== Segment start ==

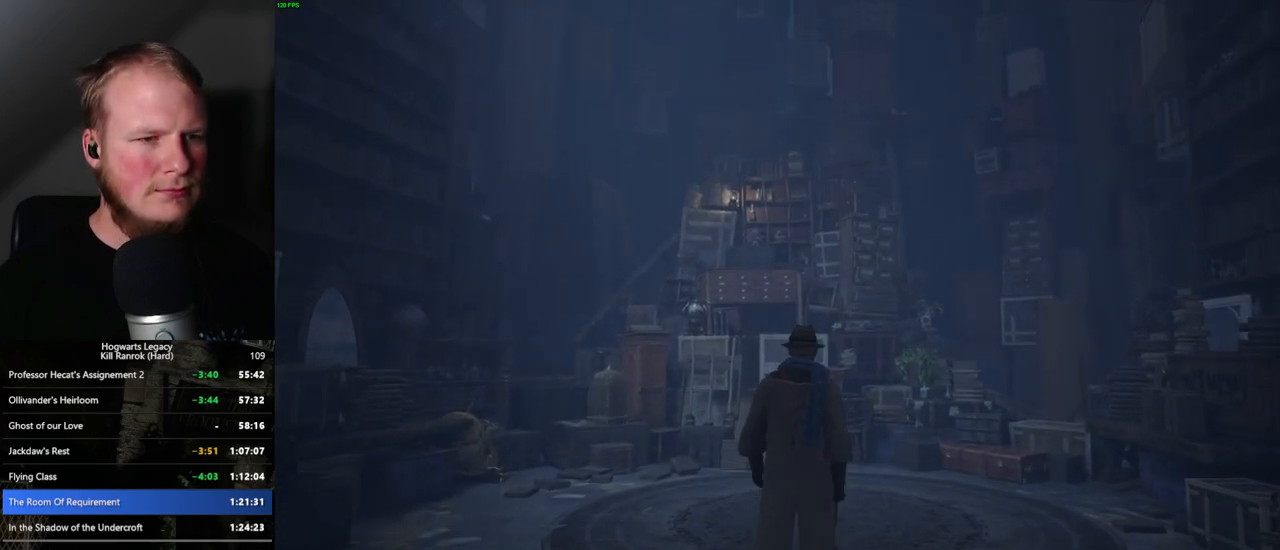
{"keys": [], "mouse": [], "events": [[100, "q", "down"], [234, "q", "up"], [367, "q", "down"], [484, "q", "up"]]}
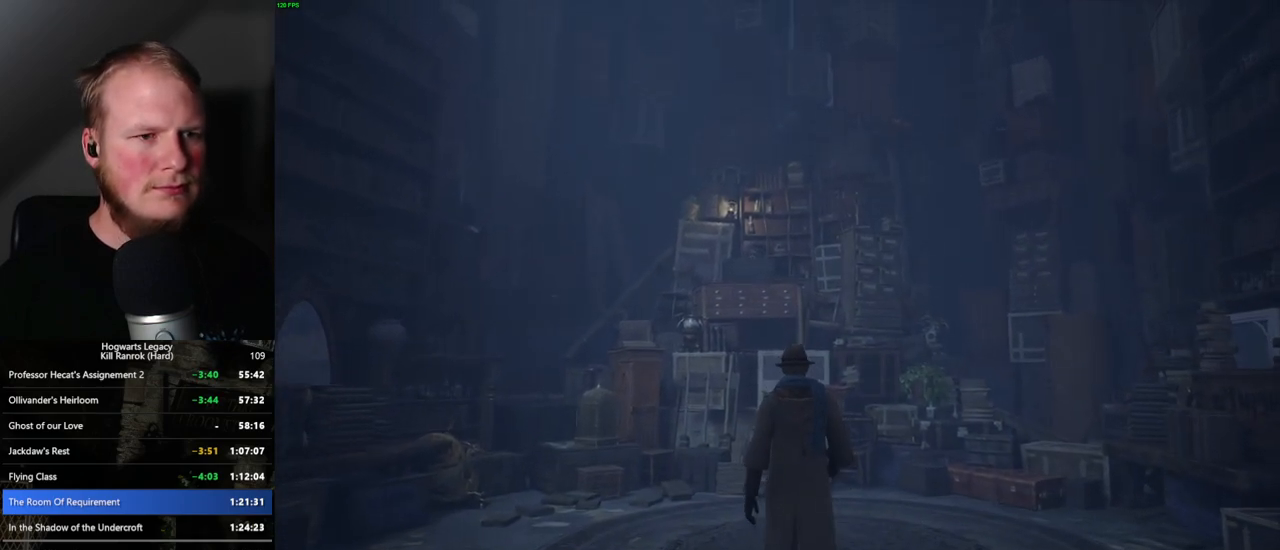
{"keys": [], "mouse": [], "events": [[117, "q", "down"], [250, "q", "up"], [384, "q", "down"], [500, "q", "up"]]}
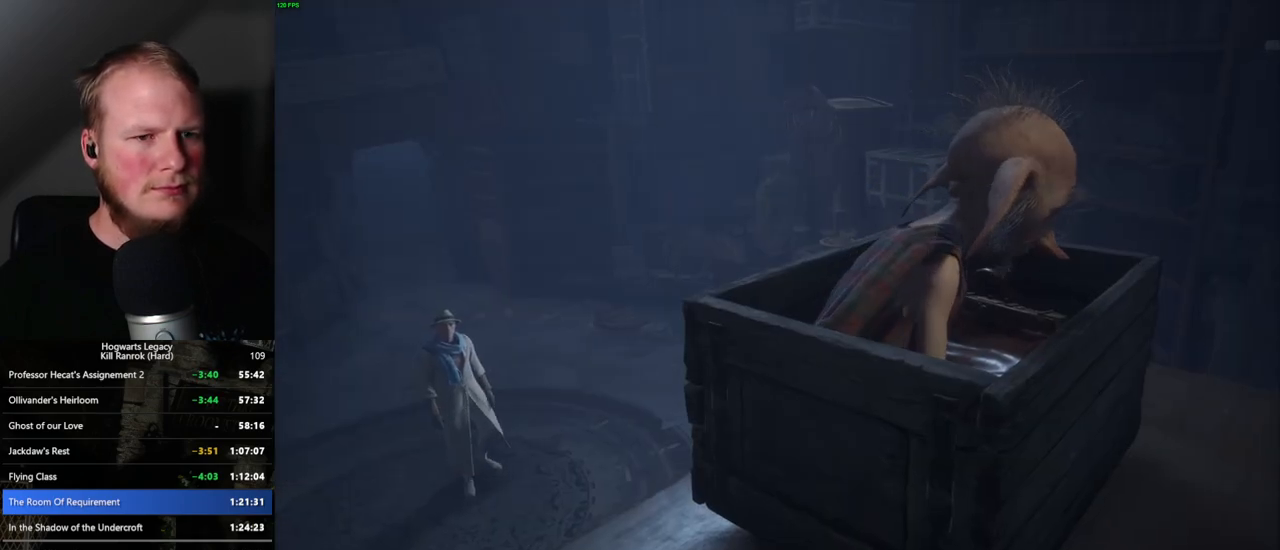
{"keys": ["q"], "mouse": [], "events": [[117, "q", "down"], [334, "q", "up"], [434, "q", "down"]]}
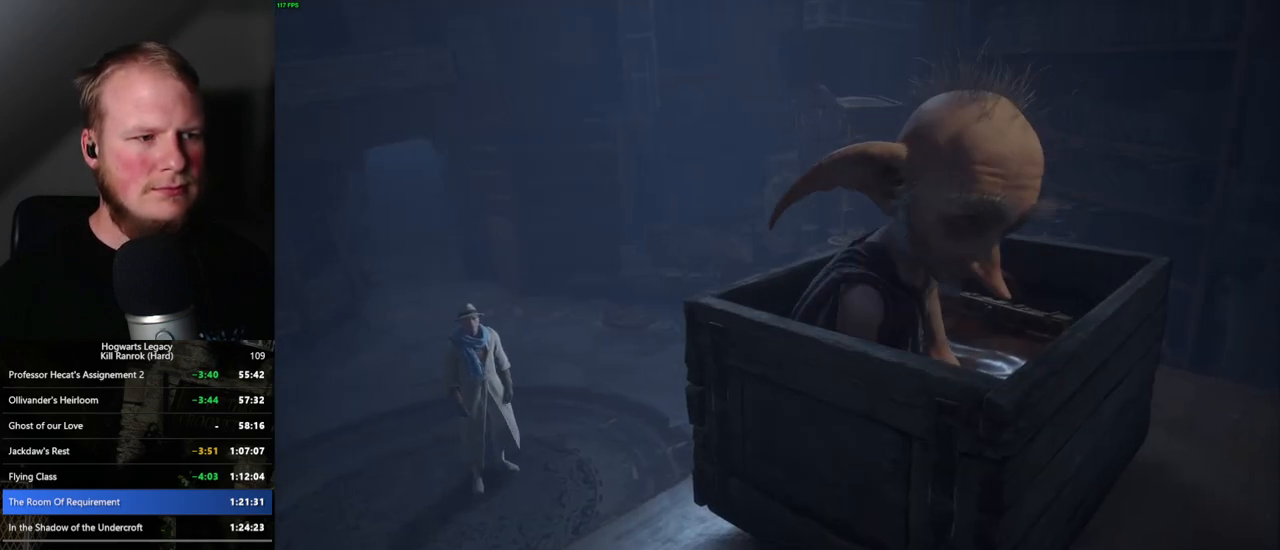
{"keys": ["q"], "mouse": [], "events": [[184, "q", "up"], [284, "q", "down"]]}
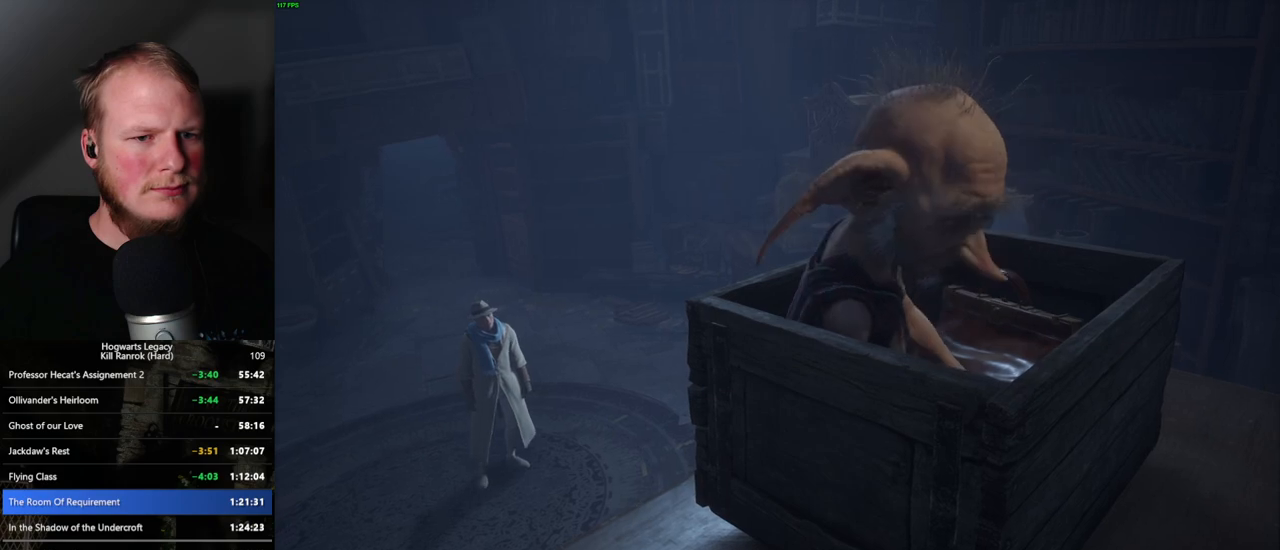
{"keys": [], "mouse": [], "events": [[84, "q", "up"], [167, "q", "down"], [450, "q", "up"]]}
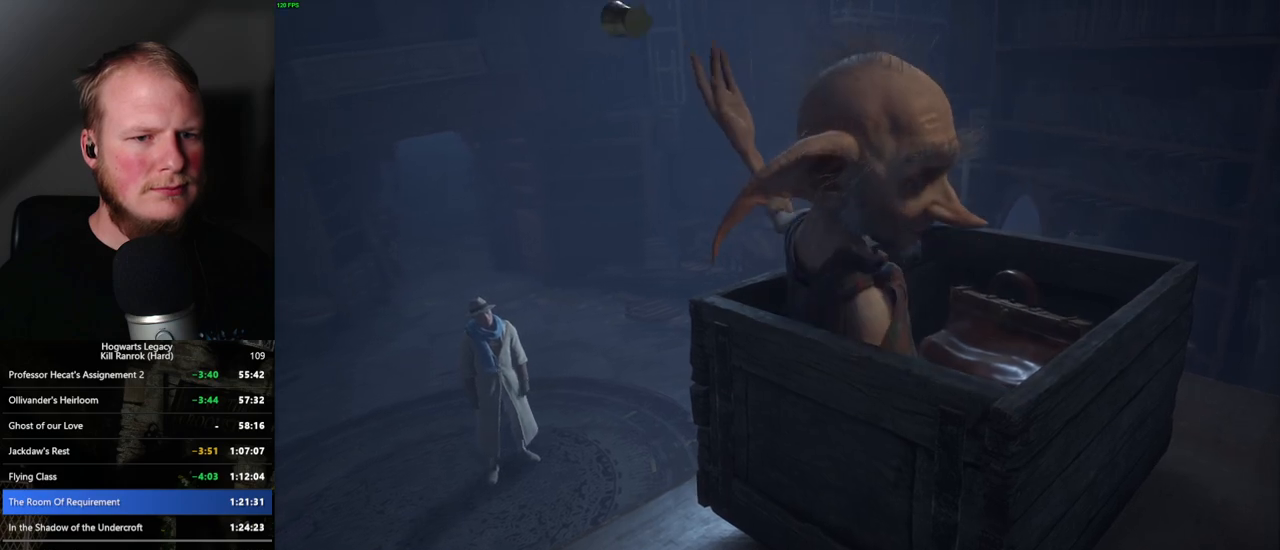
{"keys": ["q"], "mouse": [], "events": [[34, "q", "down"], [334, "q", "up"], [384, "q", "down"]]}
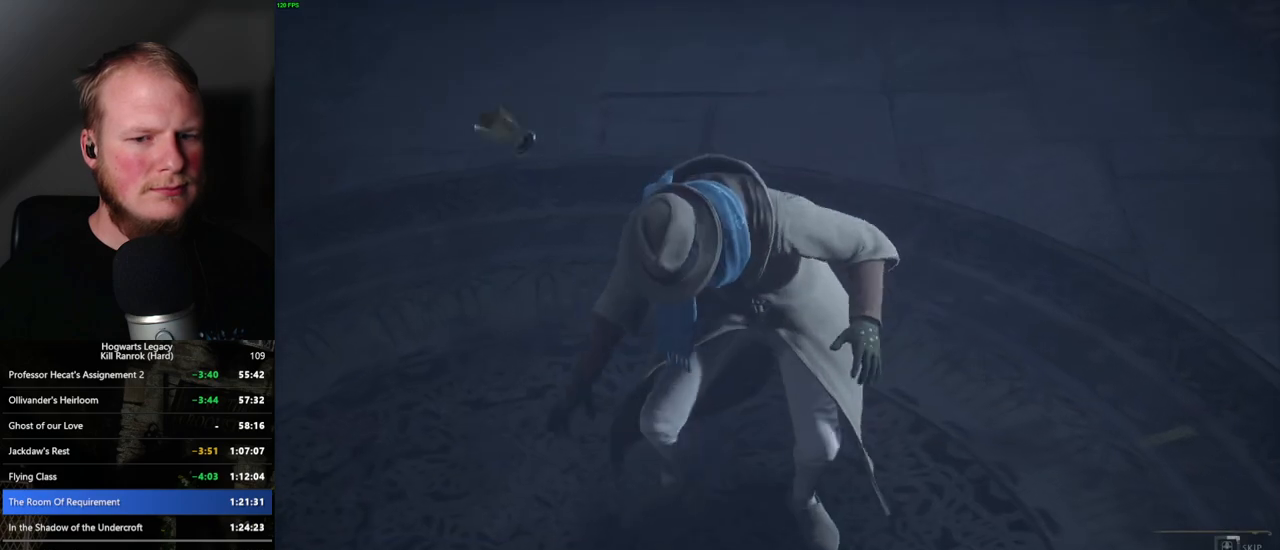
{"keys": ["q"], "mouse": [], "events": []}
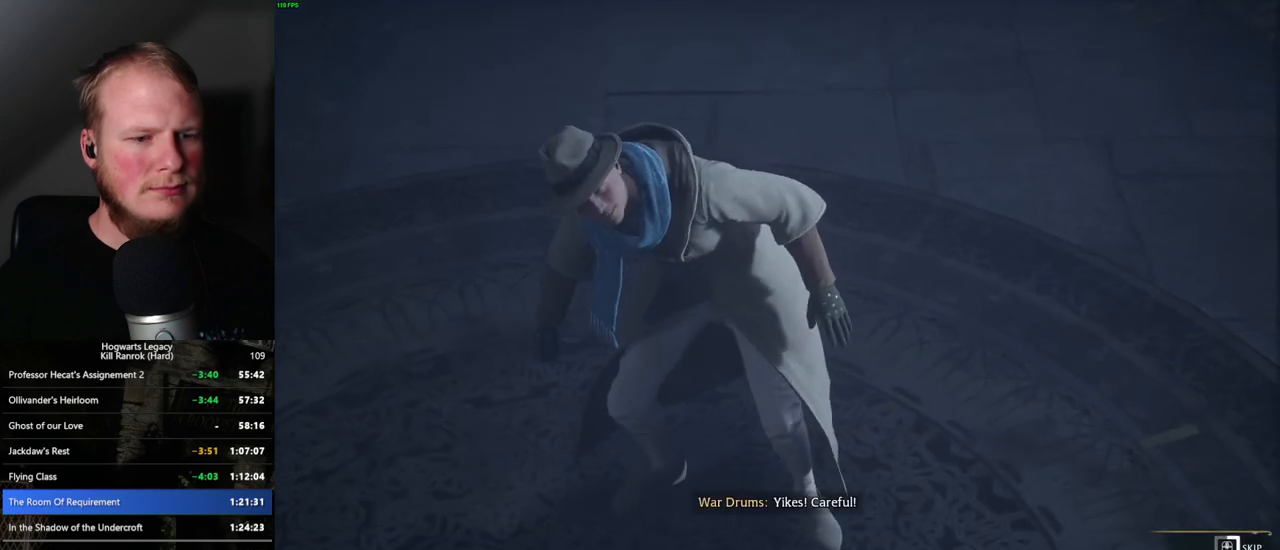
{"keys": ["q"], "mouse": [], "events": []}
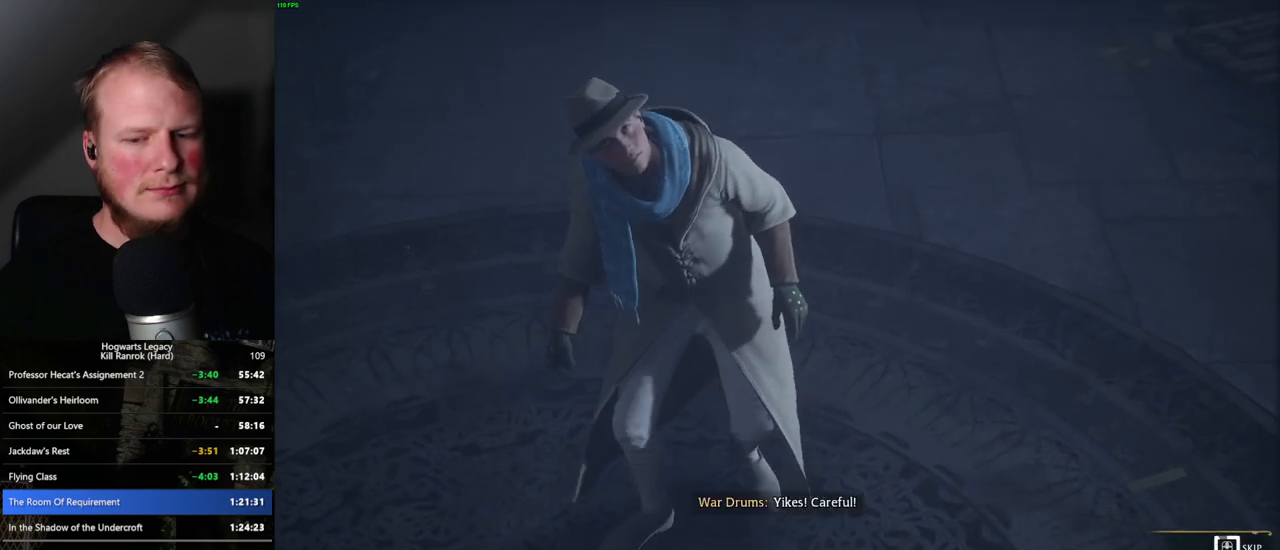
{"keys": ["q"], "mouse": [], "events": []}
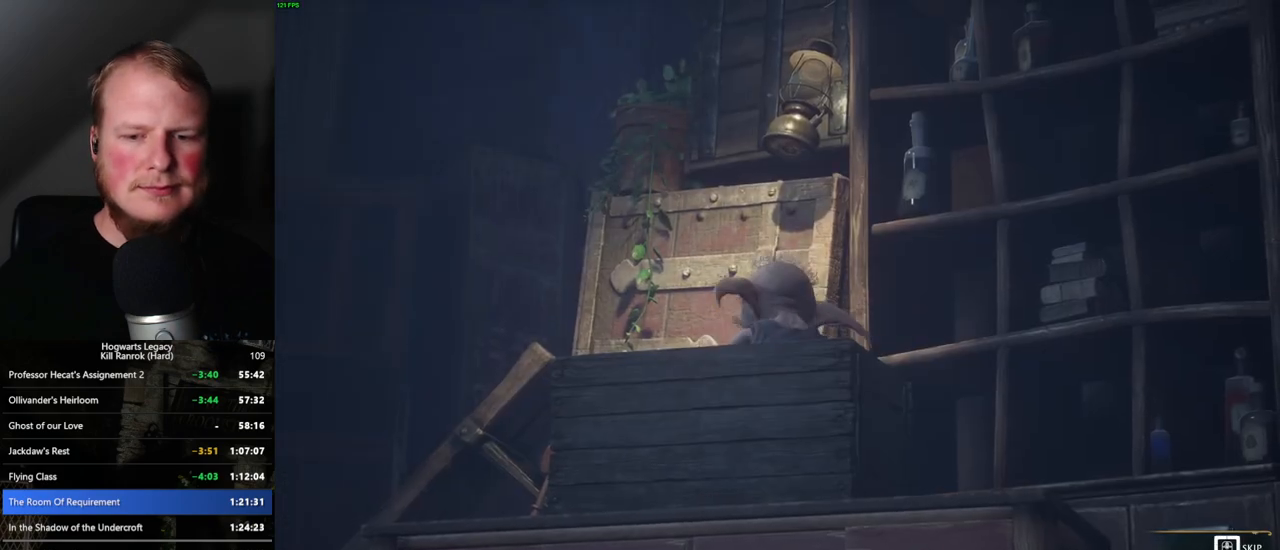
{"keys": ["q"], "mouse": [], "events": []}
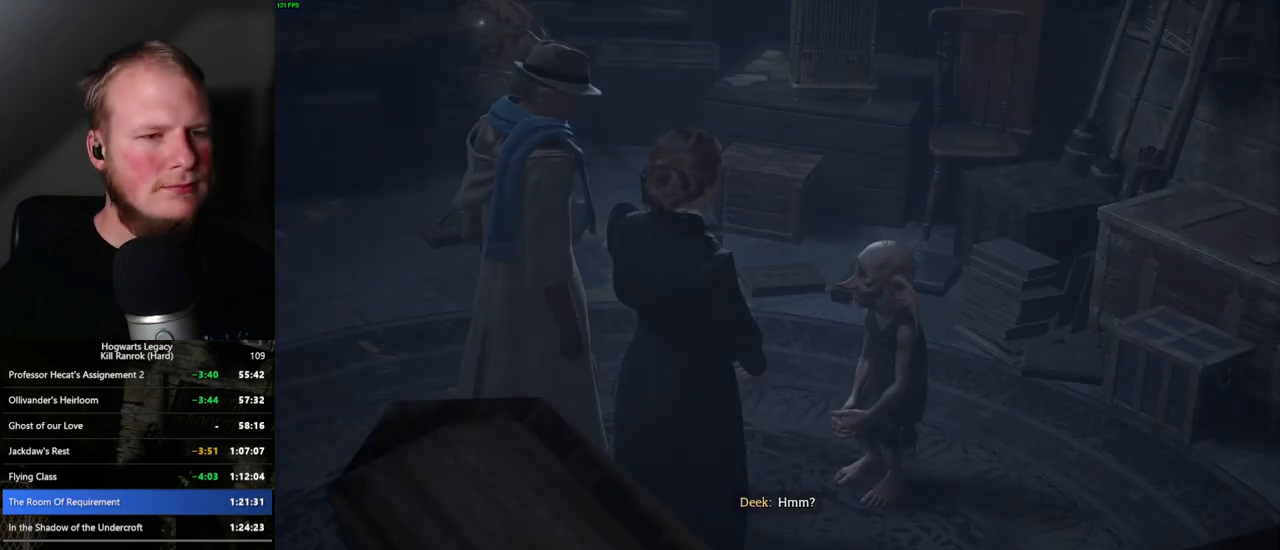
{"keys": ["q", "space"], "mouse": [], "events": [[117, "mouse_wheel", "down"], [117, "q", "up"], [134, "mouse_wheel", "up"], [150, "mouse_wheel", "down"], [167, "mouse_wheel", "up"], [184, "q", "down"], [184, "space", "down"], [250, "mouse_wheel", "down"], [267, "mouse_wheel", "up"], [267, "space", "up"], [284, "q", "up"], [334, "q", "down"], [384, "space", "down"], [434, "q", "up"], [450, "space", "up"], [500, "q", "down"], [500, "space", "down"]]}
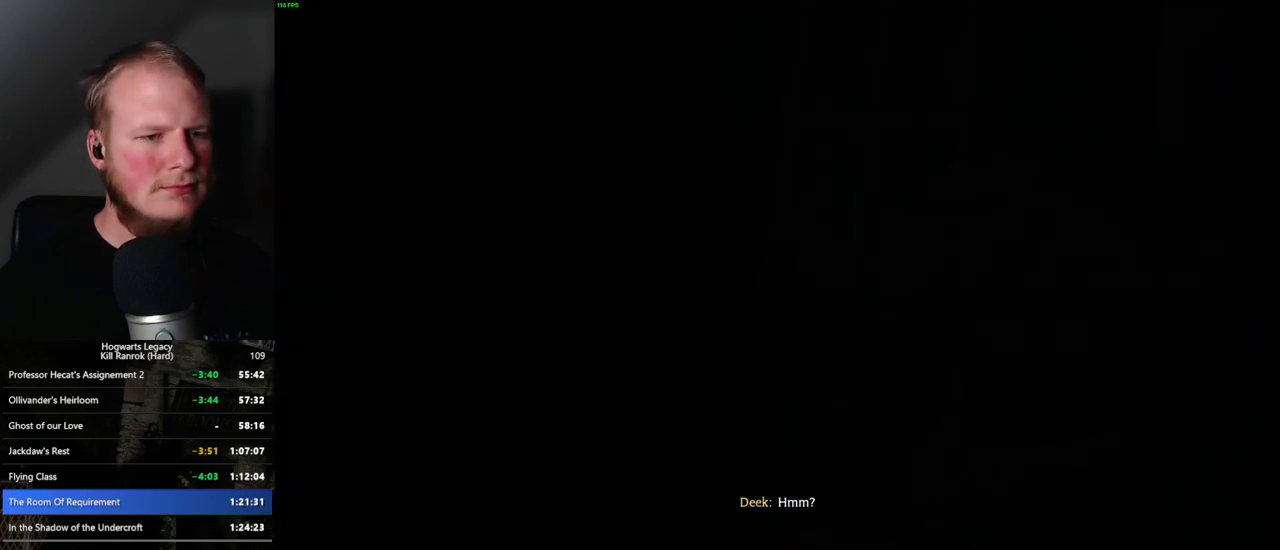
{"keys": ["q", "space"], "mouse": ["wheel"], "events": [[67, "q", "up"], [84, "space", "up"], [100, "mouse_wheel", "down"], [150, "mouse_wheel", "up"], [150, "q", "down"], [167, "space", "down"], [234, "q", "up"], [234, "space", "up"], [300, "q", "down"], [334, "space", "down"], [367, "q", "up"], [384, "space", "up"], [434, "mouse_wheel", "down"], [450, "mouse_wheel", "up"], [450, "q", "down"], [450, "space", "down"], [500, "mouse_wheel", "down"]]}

== Segment end ==

Task details >> For each line of the listing that holds the word "space", show that line.

Exercise response >>
{"keys": ["q", "space"], "mouse": [], "events": [[117, "mouse_wheel", "down"], [117, "q", "up"], [134, "mouse_wheel", "up"], [150, "mouse_wheel", "down"], [167, "mouse_wheel", "up"], [184, "q", "down"], [184, "space", "down"], [250, "mouse_wheel", "down"], [267, "mouse_wheel", "up"], [267, "space", "up"], [284, "q", "up"], [334, "q", "down"], [384, "space", "down"], [434, "q", "up"], [450, "space", "up"], [500, "q", "down"], [500, "space", "down"]]}
{"keys": ["q", "space"], "mouse": ["wheel"], "events": [[67, "q", "up"], [84, "space", "up"], [100, "mouse_wheel", "down"], [150, "mouse_wheel", "up"], [150, "q", "down"], [167, "space", "down"], [234, "q", "up"], [234, "space", "up"], [300, "q", "down"], [334, "space", "down"], [367, "q", "up"], [384, "space", "up"], [434, "mouse_wheel", "down"], [450, "mouse_wheel", "up"], [450, "q", "down"], [450, "space", "down"], [500, "mouse_wheel", "down"]]}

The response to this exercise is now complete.